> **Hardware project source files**
___

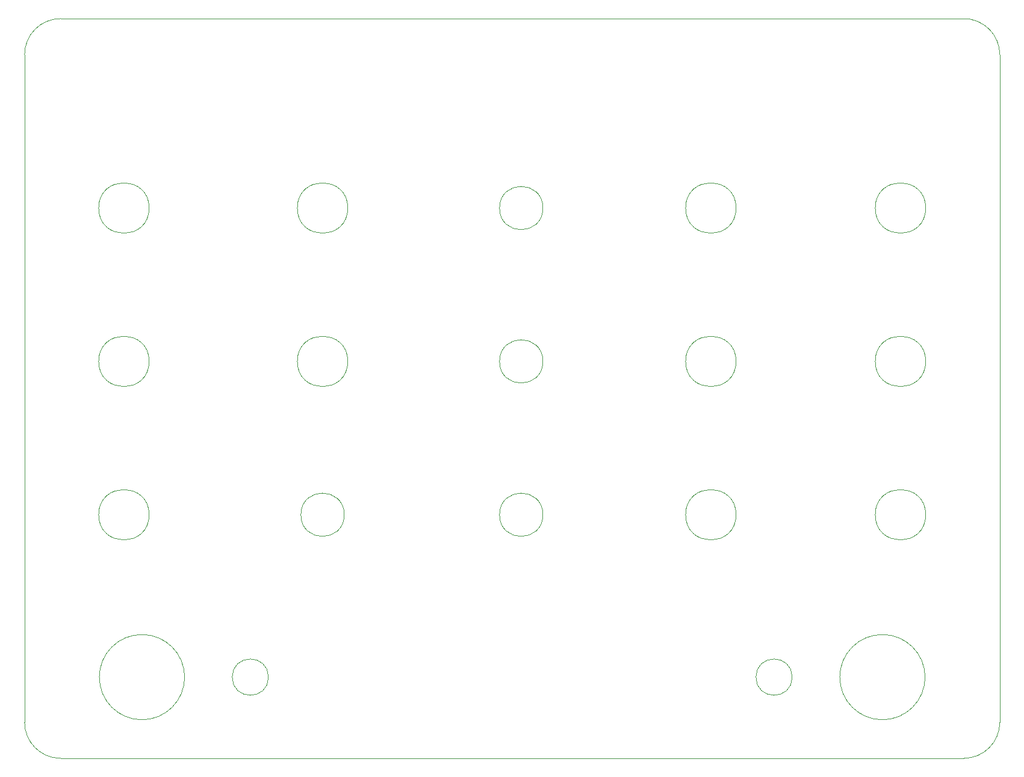
<source format=gm1>
G04 #@! TF.GenerationSoftware,KiCad,Pcbnew,6.0.6-3a73a75311~116~ubuntu22.04.1*
G04 #@! TF.CreationDate,2022-07-13T12:19:01-04:00*
G04 #@! TF.ProjectId,stereo_whooshy_sound_front_panel,73746572-656f-45f7-9768-6f6f7368795f,0*
G04 #@! TF.SameCoordinates,Original*
G04 #@! TF.FileFunction,Profile,NP*
%FSLAX46Y46*%
G04 Gerber Fmt 4.6, Leading zero omitted, Abs format (unit mm)*
G04 Created by KiCad (PCBNEW 6.0.6-3a73a75311~116~ubuntu22.04.1) date 2022-07-13 12:19:01*
%MOMM*%
%LPD*%
G01*
G04 APERTURE LIST*
G04 #@! TA.AperFunction,Profile*
%ADD10C,0.050000*%
G04 #@! TD*
G04 APERTURE END LIST*
D10*
X121795000Y-116840000D02*
G75*
G03*
X121795000Y-116840000I-3050000J0D01*
G01*
X99345000Y-139700000D02*
G75*
G03*
X99345000Y-139700000I-6000000J0D01*
G01*
X184795000Y-139700000D02*
G75*
G03*
X184795000Y-139700000I-2550000J0D01*
G01*
X111135000Y-139700000D02*
G75*
G03*
X111135000Y-139700000I-2550000J0D01*
G01*
X81915000Y-46990000D02*
X208915000Y-46990000D01*
X213995000Y-52070000D02*
G75*
G03*
X208915000Y-46990000I-5080000J0D01*
G01*
X203575000Y-95250000D02*
G75*
G03*
X203575000Y-95250000I-3550000J0D01*
G01*
X76835000Y-146050000D02*
G75*
G03*
X81915000Y-151130000I5080000J0D01*
G01*
X176905000Y-116840000D02*
G75*
G03*
X176905000Y-116840000I-3550000J0D01*
G01*
X94355000Y-95250000D02*
G75*
G03*
X94355000Y-95250000I-3550000J0D01*
G01*
X122295000Y-95250000D02*
G75*
G03*
X122295000Y-95250000I-3550000J0D01*
G01*
X76835000Y-146050000D02*
X76835000Y-52070000D01*
X149735000Y-73660000D02*
G75*
G03*
X149735000Y-73660000I-3050000J0D01*
G01*
X213995000Y-52070000D02*
X213995000Y-146050000D01*
X81915000Y-46990000D02*
G75*
G03*
X76835000Y-52070000I0J-5080000D01*
G01*
X94355000Y-73660000D02*
G75*
G03*
X94355000Y-73660000I-3550000J0D01*
G01*
X208915000Y-151130000D02*
X81915000Y-151130000D01*
X203485000Y-139700000D02*
G75*
G03*
X203485000Y-139700000I-6000000J0D01*
G01*
X149735000Y-95250000D02*
G75*
G03*
X149735000Y-95250000I-3050000J0D01*
G01*
X176905000Y-73660000D02*
G75*
G03*
X176905000Y-73660000I-3550000J0D01*
G01*
X176905000Y-95250000D02*
G75*
G03*
X176905000Y-95250000I-3550000J0D01*
G01*
X208915000Y-151130000D02*
G75*
G03*
X213995000Y-146050000I0J5080000D01*
G01*
X94355000Y-116840000D02*
G75*
G03*
X94355000Y-116840000I-3550000J0D01*
G01*
X149735000Y-116840000D02*
G75*
G03*
X149735000Y-116840000I-3050000J0D01*
G01*
X203575000Y-73660000D02*
G75*
G03*
X203575000Y-73660000I-3550000J0D01*
G01*
X122295000Y-73660000D02*
G75*
G03*
X122295000Y-73660000I-3550000J0D01*
G01*
X203575000Y-116840000D02*
G75*
G03*
X203575000Y-116840000I-3550000J0D01*
G01*
M02*

</source>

___

> **EXERCISE REQUIREMENTS**
Among the entries, find each line that includes the string "Profile" and copy it.

> **ANSWER BOX**
G04 #@! TF.FileFunction,Profile,NP*
G04 #@! TA.AperFunction,Profile*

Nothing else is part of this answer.